EVAR patients presenting with paraparesis or paralysis require expeditious workup with an immediate CT of the abdomen and pelvis to evaluate for hematoma compressing the cord followed by an MRI to confirm spinal cord infarction if the graft is MR-compatible. Neurosurgical consultation for possible lumbar drain placement should be made early.
Ischemia of the lower extremities can be a result of embolism as well as thrombotic occlusion. The incidence of leg ischemia during EVAR is approximately 7%. Delineation of the vascular status of the lower extremity preoperatively and careful perioperative monitoring of the vascular exam are paramount to awareness of ischemic time and the possibility of compartment syndrome and consequent need for decompressive fasciotomy. The use of large-caliber sheaths can cause occlusive ischemic insult. Therefore, the largest sheath should be removed first in order to evaluate for ischemia while maintaining access in the event that a diagnostic angiogram is indicated. In other cases, patients may present days to weeks postoperatively with claudication, rest pain, or even frank gangrene. Management of lower extremity ischemia takes many different forms depending on the etiology and the presentation: catheter-directed thrombolysis, angioplasty and stenting, embolectomy, endarterectomy with or without patch angioplasty, bypass grafting, and major amputation.
Intestinal ischemia has a reported incidence of 1.5% to 3% after EVAR. While uncommon, vigilant perioperative monitoring for this potentially devastating complication is of utmost importance. The prevalence of mesenteric atherosclerosis, often occult, has been found on autopsy studies to be in the range of 6% to 10%. While intestinal perfusion can be maintained through various anastomoses between the celiac (CA), superior mesenteric (SMA), and inferior mesenteric arteries (IMA), if one vessel is chronically occluded and a widely patent IMA is excluded by stent graft deployment, the single remaining visceral branch may provide inadequate perfusion. Alternatively, atheroembolism to any of the visceral branch vessels can cause similar hypoperfusion injuries.

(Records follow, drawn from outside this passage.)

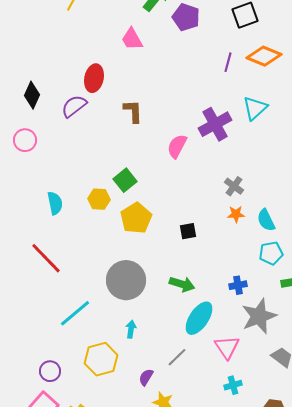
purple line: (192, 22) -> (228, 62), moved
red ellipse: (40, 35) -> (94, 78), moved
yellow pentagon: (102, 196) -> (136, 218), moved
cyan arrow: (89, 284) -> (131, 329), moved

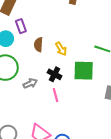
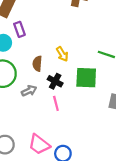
brown semicircle: (38, 45) -> (37, 64), moved

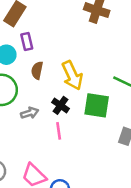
yellow arrow: (62, 54) -> (72, 75), size x1.6
brown semicircle: (37, 64) -> (37, 70), moved

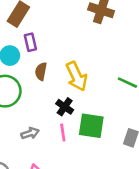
green square: (97, 105) -> (91, 126), moved
gray arrow: (30, 113) -> (30, 133), moved

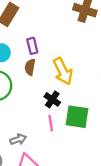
purple rectangle: (30, 42) -> (32, 46), moved
gray arrow: (30, 133) -> (18, 139), moved

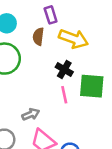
purple rectangle: (32, 46) -> (51, 15), moved
yellow arrow: (63, 71) -> (74, 39), turned -40

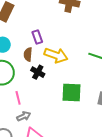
black cross: (64, 69) -> (38, 72), moved
pink line: (64, 95) -> (18, 98), moved

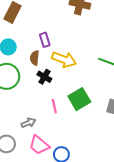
green square: (72, 92) -> (79, 99), turned -35
pink line: (18, 98) -> (54, 106), moved

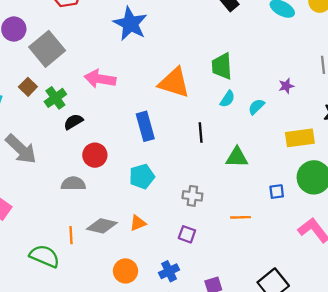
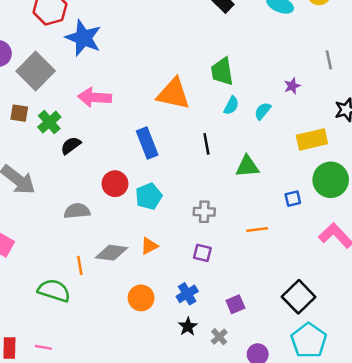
blue star: (130, 24) -> (83, 38), moved
brown square: (28, 87) -> (19, 113), turned -30
red circle: (95, 155) -> (115, 184), moved

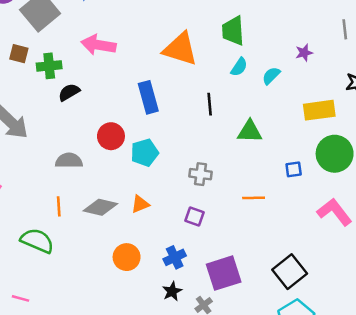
green cross: (49, 122) -> (49, 66), turned 30
orange line: (80, 265) -> (59, 206), moved
purple square: (235, 304) -> (224, 273), size x1.8

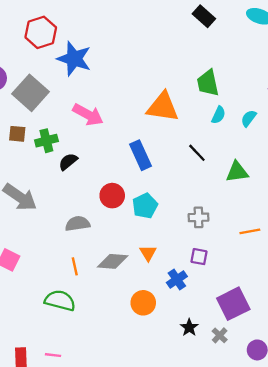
pink arrow: (98, 45) -> (88, 115), turned -152
black line: (210, 104) -> (197, 153), turned -30
orange triangle: (140, 204) -> (148, 253), turned -30
blue cross: (175, 257) -> (177, 279), moved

The effect of hypogastric artery interruption has been shown in some series to be associated with a significantly increased number of pelvic complications, but in others bilateral embolization has not been shown to be associated with any serious ischemic complications. A small retrospective study of 16 patients who underwent preoperative hypogastric artery occlusion found no association with serious pelvic complications, including bowel ischemia. The only complications noted were buttock claudication and sexual dysfunction. Ultee et al., however, noted in a series of 4675 EVAR patients that unilateral hypogastric artery coverage yielded a 1:7 odds ratio of bowel ischemia.
Risk factors for bowel ischemia are difficult to define cleanly given that it shares many factors with the frequent comorbidities of AAA patients, such as smoking, dysrhythmia, and heart failure. Moghadamyeghaneh et al. conducted a retrospective study of 3082 EVAR patients who developed postoperative mesenteric ischemia and determined a number of risk-adjusted factors associated with postoperative mortality ( Table 4.3 ). Ruptured aneurysm and transfusion requirement were the strongest predictors of post-EVAR bowel ischemia, theorized to be caused by the interruption of perfusion through the IMA in these scenarios. Patients who developed bowel ischemia had a fourfold increased risk of postoperative mortality, further underscoring the gravity of this complication.